Problem details: Your output should be the lines below from the one with "rev_24: 64 -> 65" through the one with "14: 1470000 -> 1702300", copied exactly, pictures excluded.

Input records:

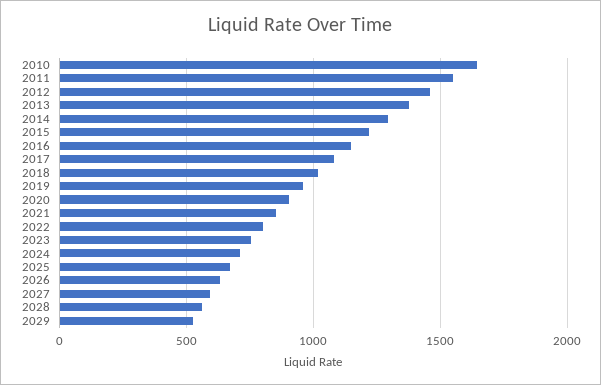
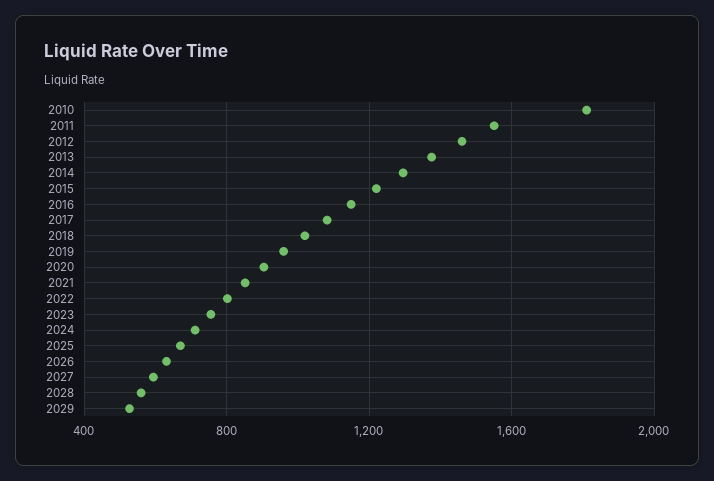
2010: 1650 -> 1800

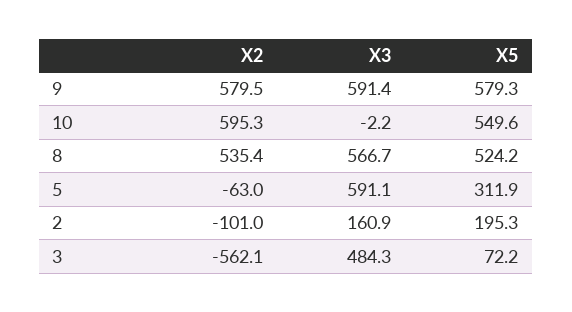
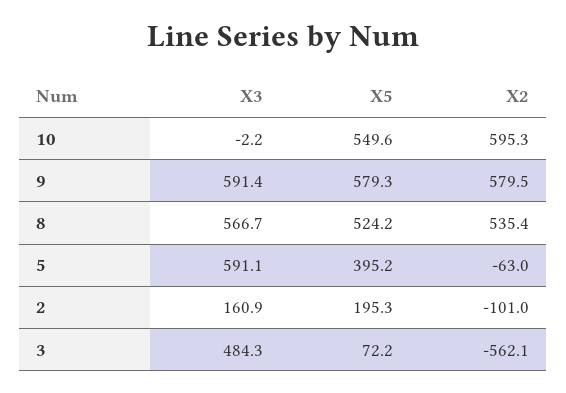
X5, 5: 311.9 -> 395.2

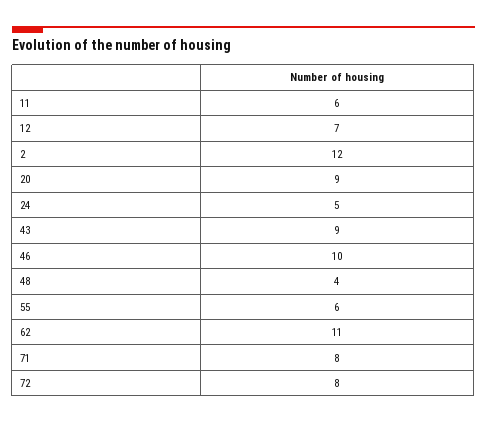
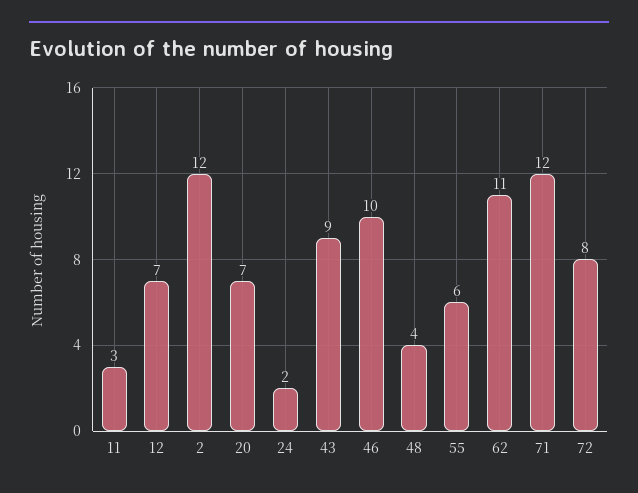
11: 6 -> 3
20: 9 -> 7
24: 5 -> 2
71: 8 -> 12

==

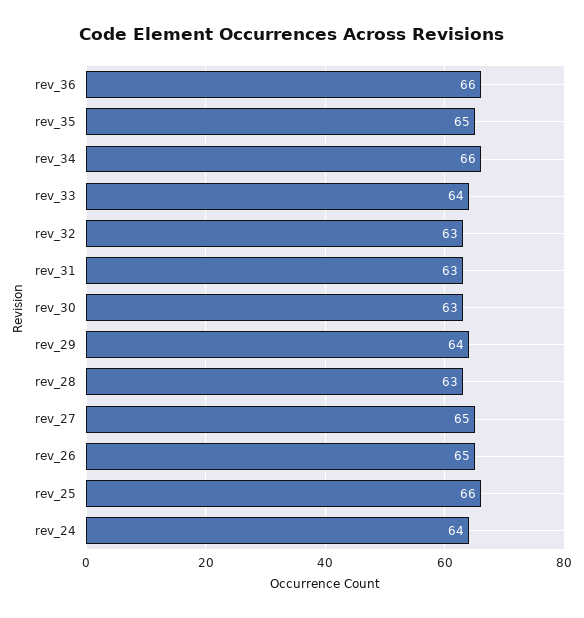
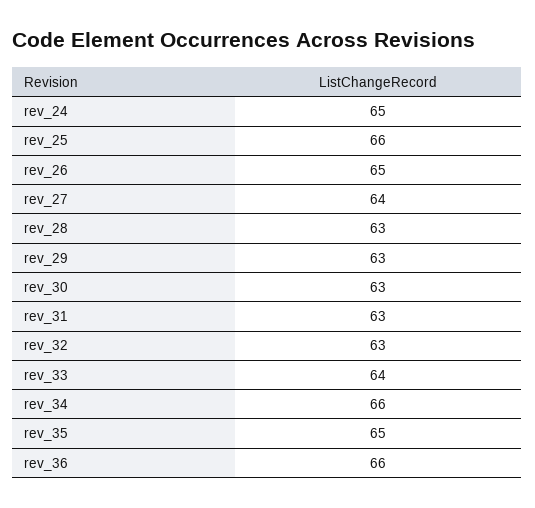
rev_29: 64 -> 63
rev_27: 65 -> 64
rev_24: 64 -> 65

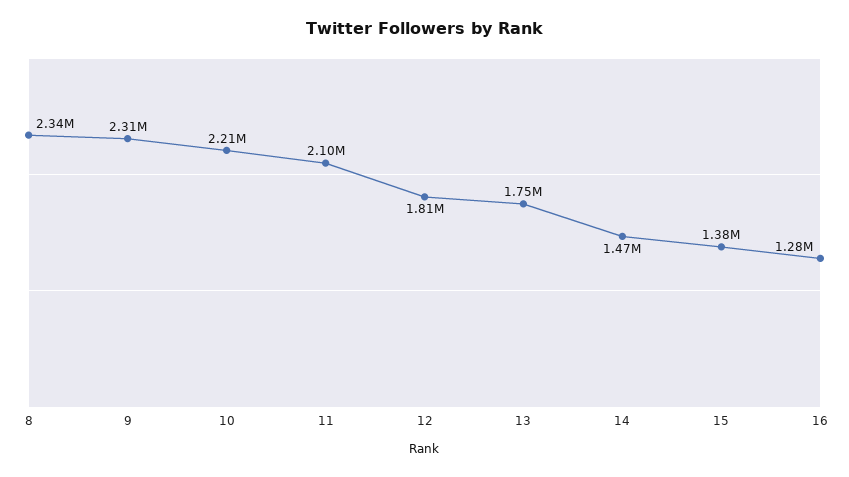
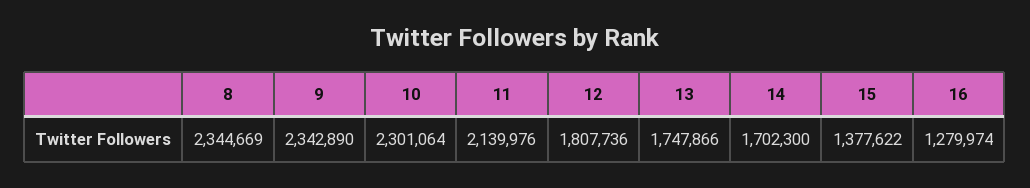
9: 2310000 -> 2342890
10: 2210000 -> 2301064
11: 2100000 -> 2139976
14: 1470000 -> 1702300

Response to the exercise:
rev_24: 64 -> 65

9: 2310000 -> 2342890
10: 2210000 -> 2301064
11: 2100000 -> 2139976
14: 1470000 -> 1702300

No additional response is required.